Aku diam, dan melirik kearahnya, “maaf… aku jadi buat kakak teringat.” “Gapapa, mas.” “Aku senang ada teman ngobrol.” “Dari tadi sendirian; mas juga di sampingku hanya membaca buku saja.” Nadira kembali tenang. Aku memancingnya kembali, “lagian sih, masa wanita kaya kakak, sendirian di pantai dengerin lagu galau, dan melamun saja. Siapa yang tidak ngeri melihatnya?” Nadira tertawa, “Haha… Haha… Hahaha…” Dirinya akhirnya bercerita perihal alasannya menyendiri.
Nadira baru saja diselingkuhi pacarnya, setelah berpacaran selama lima tahun. Padahal bulan depan mereka akan lamaran. Yang lebih parah, pacarnya selingkuh dengan Alisa, yang bisa dibilang sepupu kandung Nadira. Mereka ketahuan berselingkuh di apartment milik sepupunya. Waktu itu, Nadira pergi ke apartment tersebut bersama Gaby, Kakak dari Alisa. Saat Nadira hendak masuk ke apartment, ternyata pacarnya hendak pulang setelah main di apartment milik keluarga Alisa.
Sontak saja, Nadira berteriak marah-marah. Menanyakan alasan pacarnya main di apartment berduaan dengan Alisa. Disaat yang bersamaan Alisa, dan Gaby mempertanyakan alasan Nadira, “kenapa semarah itu kepada pacarnya Alisa?” Setelah mendengarnya, Nadira menangis hingga mengusir pacarnya untuk pergi, dan jangan menemuinya untuk selama-lamanya.
Setelah kejadian itu, Nadira bercerita kepada Alisa, dan Gaby. Andri adalah pacar Nadira, sudah lima tahun berpacaran. Alisa menangis di pelukan Nadira, berkata jika tidak tahu, dan meminta maaf karena minggu depan mereka akan lamaran. Gaby pun melarang adiknya, namun tetap saja Alisa menolak keras. Hingga akhirnya Gaby, dan Nadira pergi meninggalkan Alisa di apartement.
Setelah kejadian itu, Nadira mencari cara agar bangkit. Dirinya menangis di kamar; namun tak jua menyembuhkan lukanya. Setelah dua minggu berselang, Nadira pergi kesini untuk melepaskan luka dengan menyendiri, dan menikmati suasana. Dirinya mengakui dengan mendengarkan lagu galau di depan umum membuatnya sedikit lebih tenang.

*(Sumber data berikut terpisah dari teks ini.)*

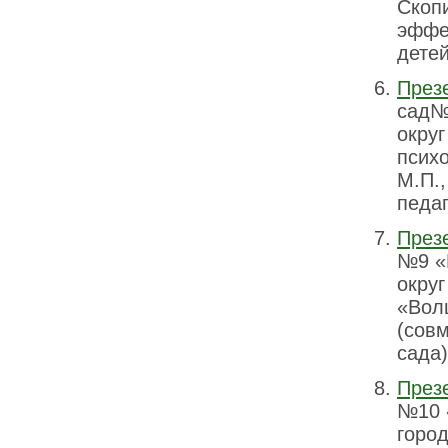
Скопи
эффе
дете
През
сад№
округ
психо
М.П.,
педаг
През
№9 «
округ
«Вол
(совм
сада
През
№10 
горо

Setelah bercerita panjang lebar. Nadira menitipkan pesan kepadaku, “Boy, kamu itu laki-laki. Jangan menyakiti hati wanita, jangan memberi janji akan menikahi, jika janjimu hanya di mulut saja.” Kemudian Nadira pergi. “Sebentar Nad, aku minta kontakmu.” Dia tersenyum, “ini kontakku, aku buru-buru mas. Gojeknya sudah datang. Terimakasih ya.” Nadira langsung pergi, dengan wajah yang lebam akibat tangisannya.
Sesampainya di rumah aku langsung memberi kabar ke Nadira. Nadira langsung meneleponku. Dia sudah di rumah, dan berterima kasih kepadaku. Sebenarnya Nadira niat ingin bunuh diri, melompat dari jembatan penyeberangan dekat pantai sini. Namun, Nadira membatalkan niatnya karena dia sudah lega telah bercerita denganku. Nadira mengajakku videocall untuk membuktikan jika dia sudah di rumah. Bahkan, dia menunjukkan sebuah surat selamat tinggal jika niatnya untuk bunuh diri terlaksana. Surat itu langsung dirobek di hadapanku saat video call berlangsung.
Hingga sampai saat ini, kami makin intens untuk bertemu. Dan Aku bersyukur telah menyelamatkan nyawa seseorang karena menghiburnya waktu itu. Aku tak tahu jika waktu itu tidak menegurnya, mungkin dirinya telah meninggal dunia akibat patah hati.